Streaming & Models
Real-Time Streaming
NeoCash streams AI responses in real time as they are generated. Rather than waiting for a complete response to appear all at once, you see text flowing onto the screen word by word. This provides several benefits:
- Faster perceived response time — You begin reading useful information within seconds, even for complex analyses
- Early course correction — If the response is heading in the wrong direction, you can see it immediately and refine your question
- Natural reading pace — The streaming speed roughly matches comfortable reading speed, so you stay engaged with the content as it arrives
During streaming, a subtle indicator shows that the AI is still generating. You can scroll up to review earlier parts of the response while new content continues to appear at the bottom.
The Model Selector
NeoCash gives you the ability to choose which Claude model powers your conversation. The model selector is located near the message input area and lets you switch between three options:
- Claude Sonnet — The balanced default
- Claude Haiku — The speed-optimized model
- Claude Opus — The depth-optimized model
Changing the model applies to the next message you send. You can switch models mid-conversation if your needs change — for instance, starting with Haiku for quick questions and switching to Opus when you need deep analysis.
Claude Sonnet: The Balanced Choice
Sonnet is the default model and the right choice for most interactions. It provides strong analytical capability with responsive speed, making it ideal for everyday financial questions and planning tasks.
Best for
- General financial Q&A
- Goal planning and progress reviews
- Budget analysis and spending breakdowns
- Document summaries and key figure extraction
- Most day-to-day wealth management conversations
Characteristics
- Responds quickly while maintaining high-quality reasoning
- Handles multi-step financial calculations accurately
- Provides well-structured, comprehensive answers
- Balances detail with conciseness
Claude Haiku: Speed First
Haiku is designed for speed. It returns responses significantly faster than Sonnet, making it ideal for quick lookups, simple calculations, and situations where you need rapid answers without deep analysis.
Best for
- Quick factual questions (“What is the 2026 401k contribution limit?”)
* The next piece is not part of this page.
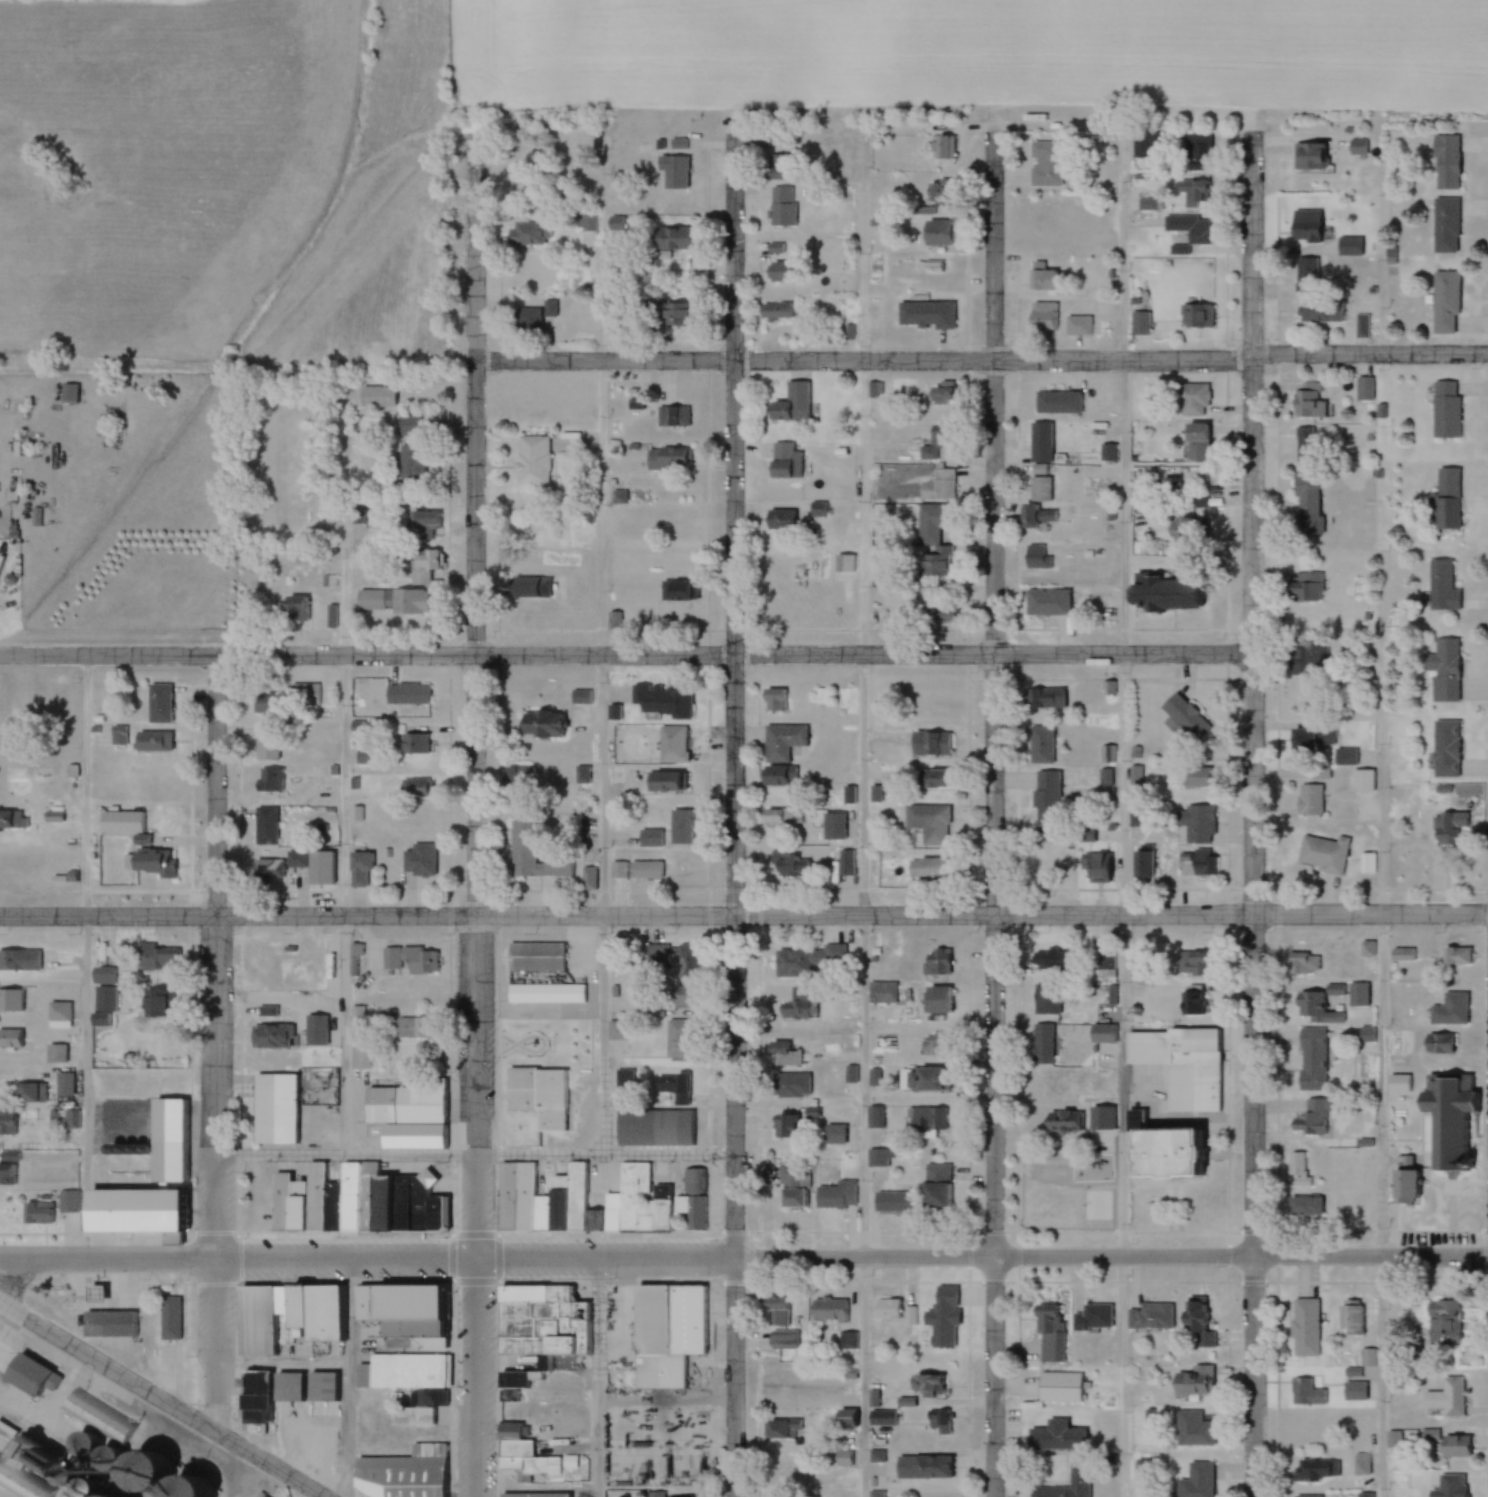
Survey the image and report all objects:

- Simple calculations and conversions
- Short clarifications on financial terms
- Rapid brainstorming or list generation
- Situations where you are iterating quickly and need fast feedback
Characteristics
- Fastest response times of all three models
- Concise, direct answers
- Well-suited for straightforward tasks
- Lower cost per message, which matters at scale
Tradeoffs
Haiku trades some analytical depth for speed. For complex multi-factor analyses, retirement projections, or nuanced tax strategy, Sonnet or Opus will provide more thorough reasoning.
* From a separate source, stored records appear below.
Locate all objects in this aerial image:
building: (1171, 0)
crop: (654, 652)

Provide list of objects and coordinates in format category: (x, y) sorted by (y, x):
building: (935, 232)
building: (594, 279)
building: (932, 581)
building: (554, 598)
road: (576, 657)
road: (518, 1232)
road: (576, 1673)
Claude Opus: Maximum Depth
Opus is the most capable model available. It excels at complex reasoning, multi-step analysis, and situations that require synthesizing large amounts of information. When you need the AI to think deeply about your financial situation, Opus is the right choice.
Best for
- Complex tax optimization strategies across multiple accounts
- Comprehensive retirement planning with multiple variables
- Detailed investment analysis comparing many options
- Situations where extended thinking mode is valuable
- Cross-referencing multiple uploaded documents
- Scenarios requiring nuanced judgment about tradeoffs
Characteristics
- Deepest analytical reasoning
- Best at handling complex, multi-part questions
- Most thorough exploration of edge cases and considerations
- Pairs well with extended thinking mode for transparency into its reasoning process
Tradeoffs
Opus takes longer to respond than Sonnet or Haiku. The additional time is spent on more thorough reasoning, which is valuable for complex tasks but unnecessary for simple queries.
Choosing the Right Model
A practical framework for model selection:
| Situation | Recommended Model |
|---|---|
| Quick question with a known answer | Haiku |
| General financial planning | Sonnet |
| Analyzing an uploaded document | Sonnet |
| Complex multi-year tax strategy | Opus |
| Comparing retirement scenarios | Opus |
| Checking a single calculation | Haiku |
| First draft of a financial plan | Sonnet |
| Deep review of a financial plan | Opus |
You can change models at any point in a conversation. The AI will continue with full context from previous messages regardless of which model generated them. There is no penalty for switching — the context carries over seamlessly.
Streaming and Tool Calls
When the AI uses tools during streaming (such as running a financial calculation or performing web research), the stream may pause briefly while the tool executes. You will see an indicator showing which tool is running. Once the tool returns its result, streaming resumes with the AI incorporating the tool’s output into its response. See the Tool Calls documentation for more detail on this process.